根据“梳理Agent的执行流程”中针对Pregel执行流程的介绍,我们知道在每个Superstep的最后阶段,引擎会根据节点针对通道的订阅以及“__pregel_tasks”这个通道存储的Send对象,确定下一步应该执行的节点,并为它们创建代表执行任务的PregelExecutableTask。节点在执行过程中不能直接更新通道,它只能创建如下三种类型的对象来表示针对通道的写入意图。在默认情况下,这些对象承载的通道写入意图由ChannelWrite对象提交给引擎,后者在Superstep进入同步屏障阶段统一更新通道。
- ChannelWriteEntry
- ChannelWriteTupleEntry
- Send
代表节点的PregelNode利用writers字段保存的一组Runnable对象来提交针对通道的写入意图。在默认情况下,这个用于提交通道写入意图的Runnable就是ChannelWrite对象。ChannelWrite继承自RunnableCallable,其writes字段是一个列表, 列表元素正是上述的三种类型的对象。
class PregelNode:
writers : list[Runnable]
class ChannelWrite(RunnableCallable):
writes: list[ChannelWriteEntry | ChannelWriteTupleEntry | Send]
1. ChannelWriteEntry
ChannelWriteEntry表示针对单通道的写入,只是一个命名元组。
PASSTHROUGH = object()
class ChannelWriteEntry(NamedTuple):
channel: str
value: Any = PASSTHROUGH
skip_none: bool = False
mapper: Callable | None = None
各字段说明:
- channel:待写入通道的名称;
- value:写入的值;默认值
PASSTHROUGH表示输入值,如果ChannelWrite处于LCEL链中,写入的值就是前一个Runnable的输出; - skip_none:如果值为None,是否忽略;
- mapper:针对
value的映射函数,并将映射后的值写入通道;
2. ChannelWriteTupleEntry
ChannelWriteTupleEntry表示针多通道写入意图。
class ChannelWriteTupleEntry(NamedTuple):
mapper: Callable[[Any], Sequence[tuple[str, Any]] | None]
value: Any = PASSTHROUGH
static: Sequence[tuple[str, Any, str | None]] | None = None
"""Optional, declared writes for static analysis."""
各字段说明:
- mapper:映射函数会生成一个二元组序列,每个二元组表示写入的通道名称和值的组合;
- value:传入mapper这个映射函数的输入;默认值
PASSTHROUGH表示输入值,如果ChannelWrite处于LCEL链中,写入的值就是前一个Runnable的输出; - static:主要用于静态分析,以便在程序运行前就确定节点会对哪些通道进行写操作。返回一个三元组序列,三元组分别表示通道名称、写入值和附加元数据;
3. ChannelWrite
作为一个RunnableCallable,ChannelWrite的执行任务体现在它的func和afunc字段返回的可执行对象上。从构造函数可知,这两个字段分别指向_write和_awrite方法。

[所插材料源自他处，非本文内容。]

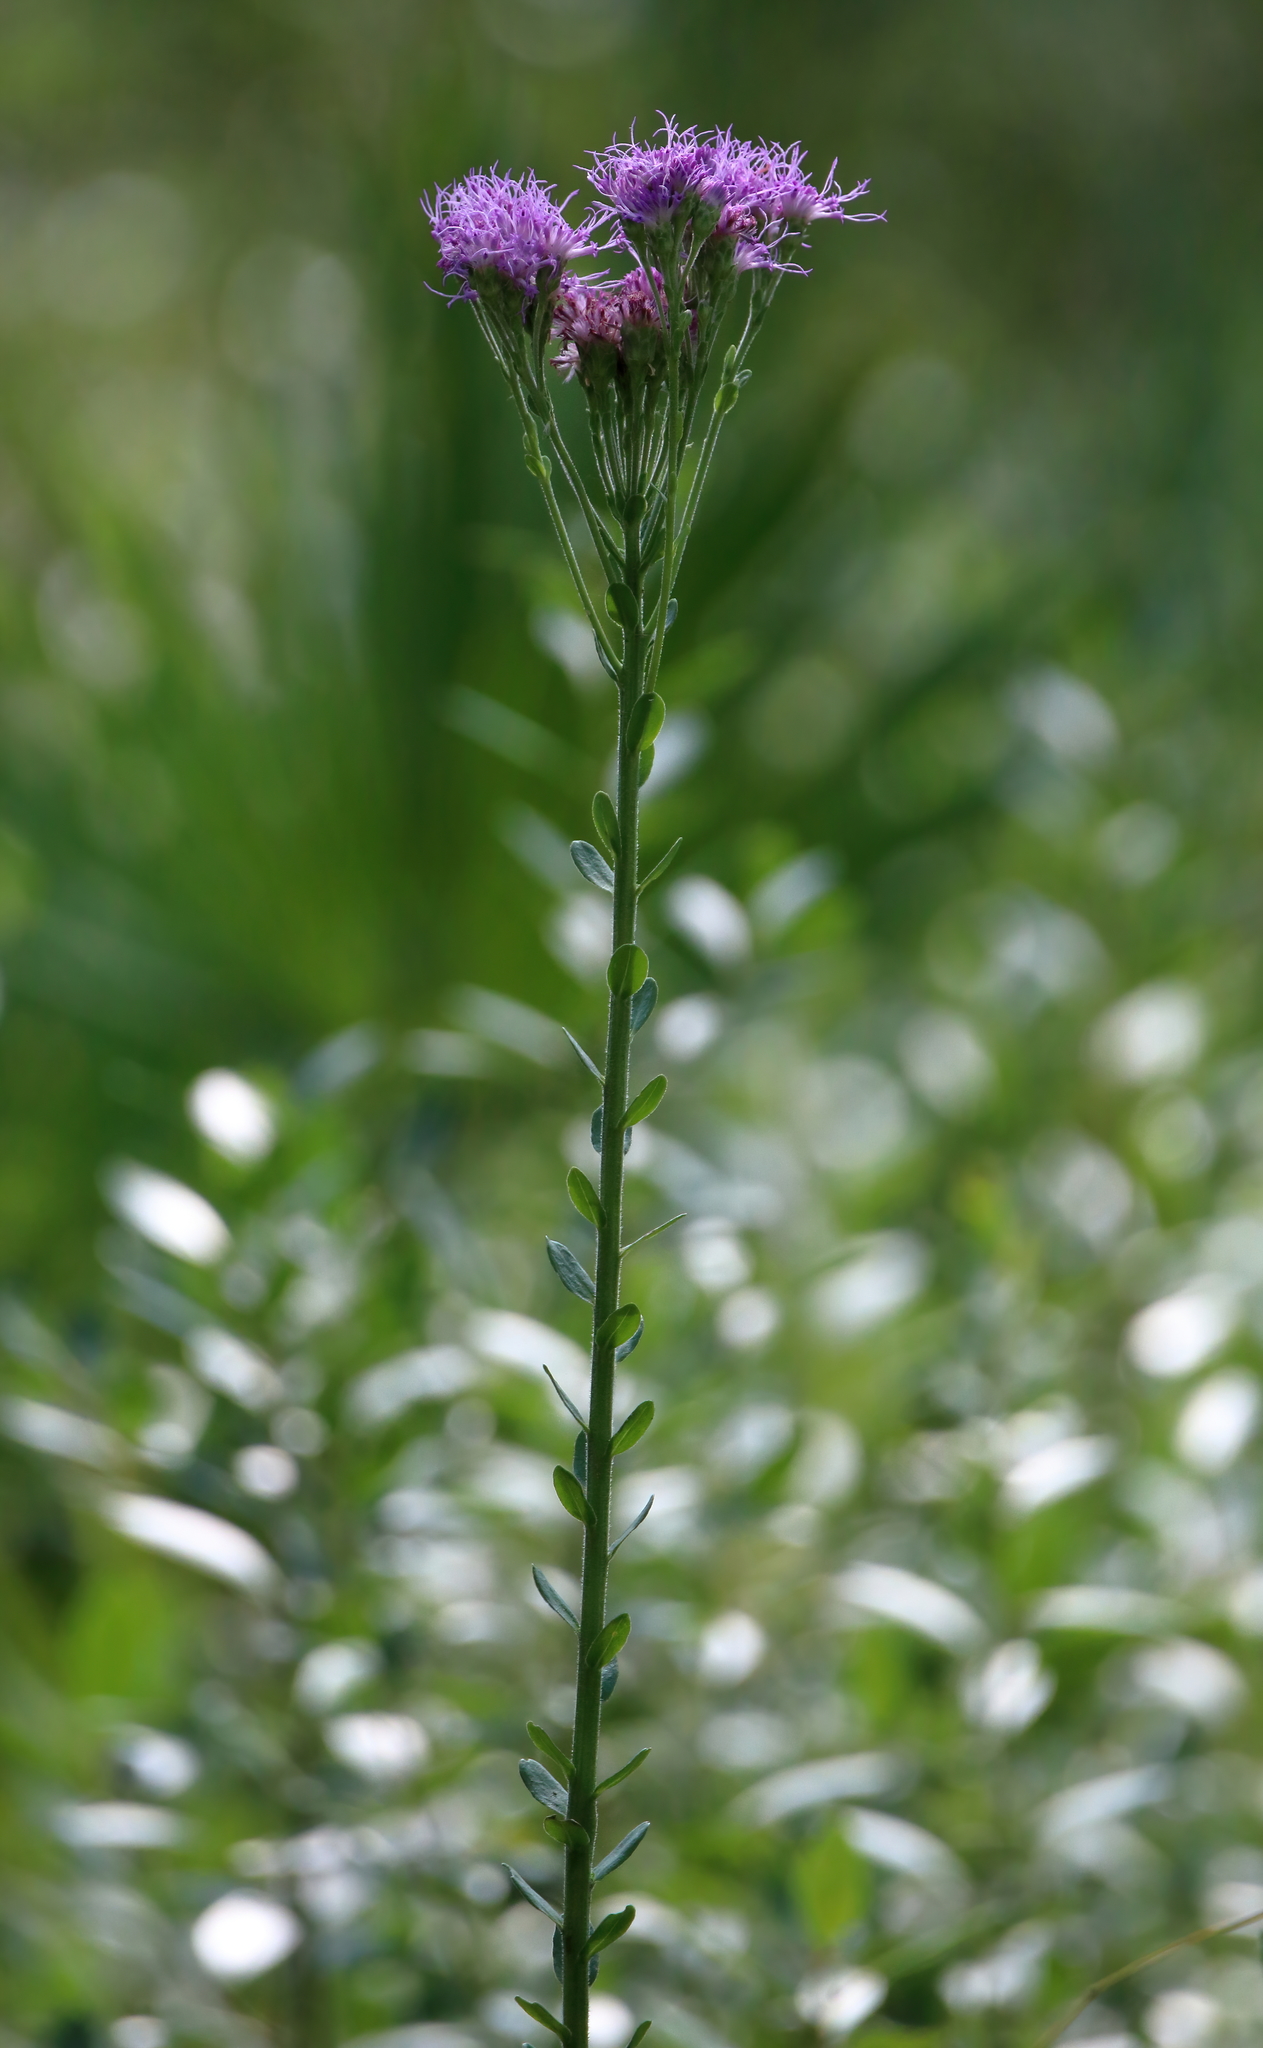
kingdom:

class ChannelWrite(RunnableCallable):
writes: list[ChannelWriteEntry | ChannelWriteTupleEntry | Send]
def __init__(
self,
writes: Sequence[ChannelWriteEntry | ChannelWriteTupleEntry | Send],
*,
tags: Sequence[str] | None = None,
):
super().__init__(
func=self._write,
afunc=self._awrite,
name=None,
tags=tags,
trace=False,
)
self.writes = cast(
list[ChannelWriteEntry | ChannelWriteTupleEntry | Send], writes
)
def _write(self, input: Any, config: RunnableConfig) -> None:
writes = [
ChannelWriteEntry(write.channel, input, write.skip_none, write.mapper)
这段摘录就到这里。